Bigger NATO Fattens Market For U.S. Arms

It is no coincidence, as Pravda used to say, that the Madrid summit to enlarge the North Atlantic Treaty Organization was preceded by the announcement that America's biggest defense corporation was to get even bigger.


The announcement that Lockheed-Martin was to buy Northrop-Grumman not only brings together the manufacturer of the F-16 fighter and F-117 Stealth warplane with the company that makes the F-18 and B-2 Stealth bomber. It also illustrates NATO's enlargement as an export bonanza for the U.S. arms industry, which sees a $35 billion market in re-equipping the new Eastern European members.


The International Monetary Fund has already expressed concern to the Clinton administration about the broader economic impact of defense spending on their fledgling economies. But the U.S. defense groups have been pouring money into U.S. political campaigns and lobbying senators to ensure that NATO enlargement goes ahead.


Just to ensure that it does, Bruce Jackson, director of strategic planning for the new Lockheed-Martin-Northrop aerospace giant, is the president of the U.S. Committee to Expand NATO.

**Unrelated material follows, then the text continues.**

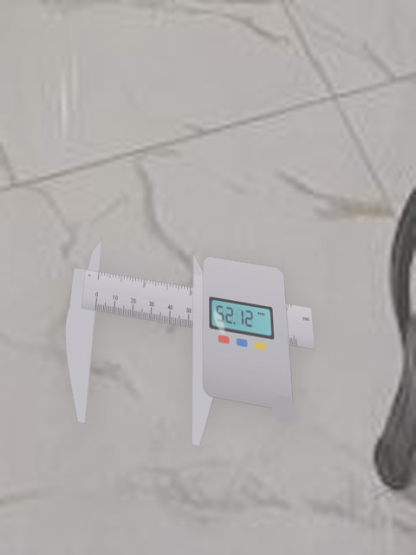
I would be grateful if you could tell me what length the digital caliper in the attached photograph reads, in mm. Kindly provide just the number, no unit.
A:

The orders have been coming in fast. In April, Poland's Defense Ministry confirmed that it would issue "invitations to tender" for 250 new multi-role fighters by the end of this year. Also in April, Romania sent a letter of intent to the Pentagon to buy 12 F-16s or F-18s and nine Lockheed Hercules cargo planes. Slovenia announced last month the purchase of 12 Super-Cobra attack helicopters for $300 million, and Hungary has opened the bidding for a $1.2 billion order to replace its elderly fleet of MiG-21 and MiG-23 fighters.

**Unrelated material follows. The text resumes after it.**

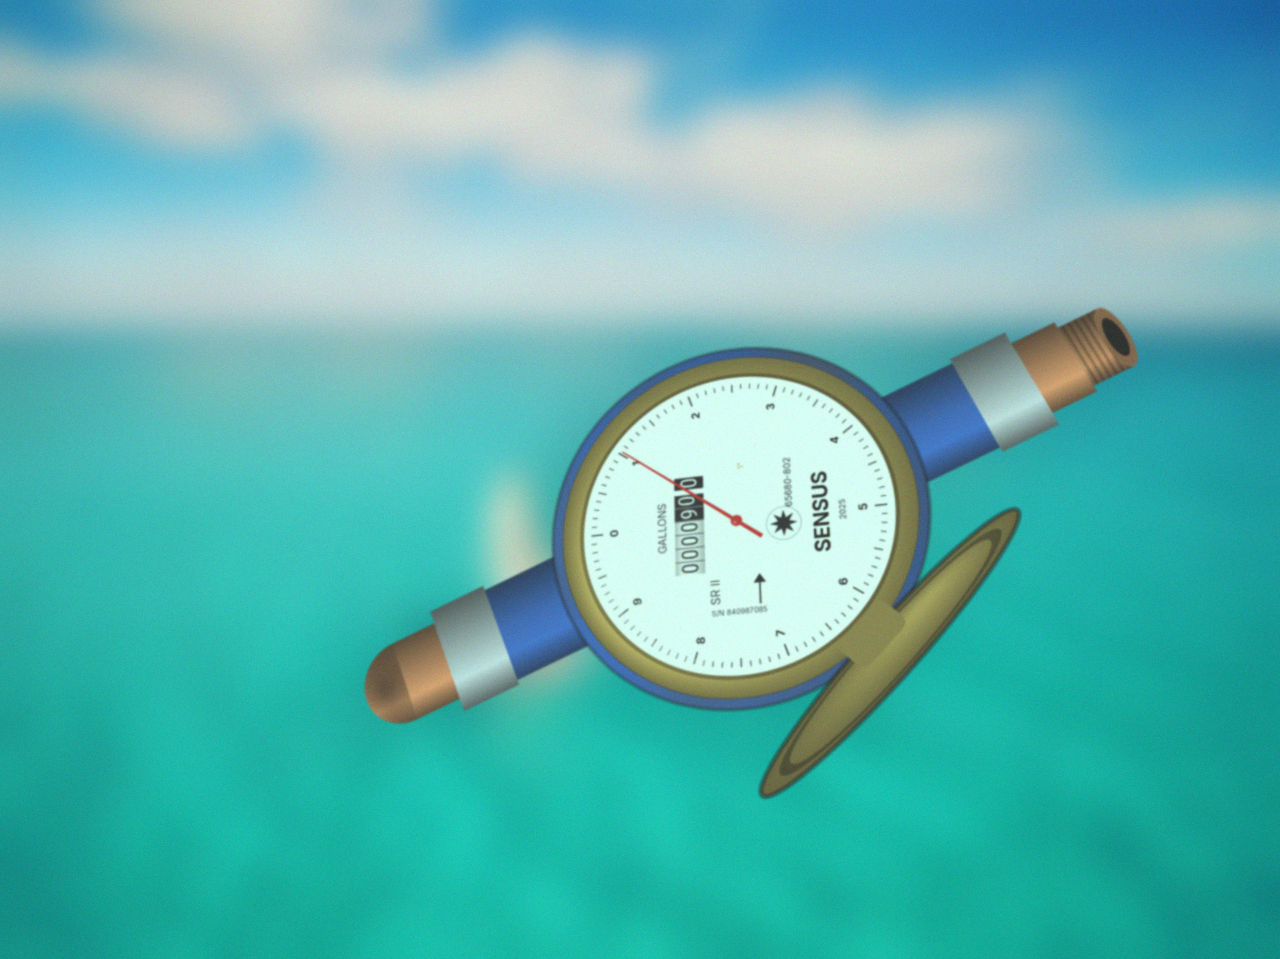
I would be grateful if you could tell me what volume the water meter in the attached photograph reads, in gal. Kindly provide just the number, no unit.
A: 901.0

The Pentagon and the U.S. arms industry have combined to produce some tempting deals. In February, the U.S. Navy offered a five-year "no-cost lease" of F-18 fighter bombers to the Czech Republic.

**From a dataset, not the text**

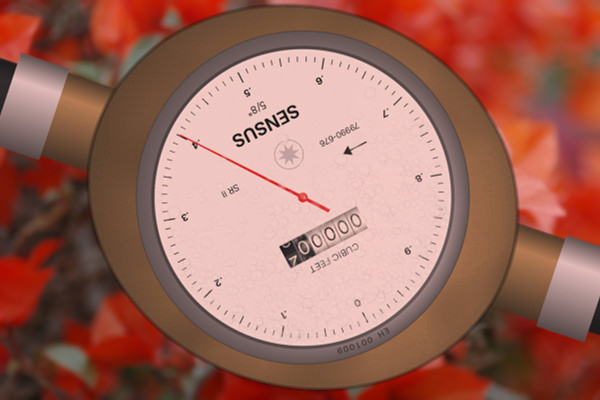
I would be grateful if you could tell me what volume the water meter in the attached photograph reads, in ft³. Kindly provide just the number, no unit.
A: 2.40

In return, the U.S. defense industry has become a major cheerleader for NATO enlargement. During an Eastern European tour in April, Lockheed's chief executive, Norman Augustine, declared his support for Romania to join NATO, just after Romania signed an $82 million radar contract. Bell Helicopter's chairman, Webb Joiner, also backed Romania's entry, as he signed a $1 billion deal to sell naval attack helicopters.


Romania last month became the first Eastern European country to take advantage of the Pentagon's new $15 billion defense export loan guarantee fund, which Congress established in 1995 after intense lobbying by the industry. Lockheed alone gave $2.3 million in campaign donations in the 1996 elections, part of a fivefold increase in defense industry donations to Democrats during President Bill Clinton's first term.


The accumulated mergers of the U.S. defense sector now top $100 billion since the famous "Last Supper" in 1993. The defense secretary at the time, William Perry, invited the tycoons to dinner: The Pentagon wanted a swift restructuring of an industry no longer cushioned by Cold War defense budgets, that would leave the U.S. best placed to dominate world export sales.


Immediately after that Last Supper, Clinton flew to Brussels for the January 1994 NATO summit, at which he declared that enlarging the alliance was "not a question of if, but of when." What an interesting coincidence.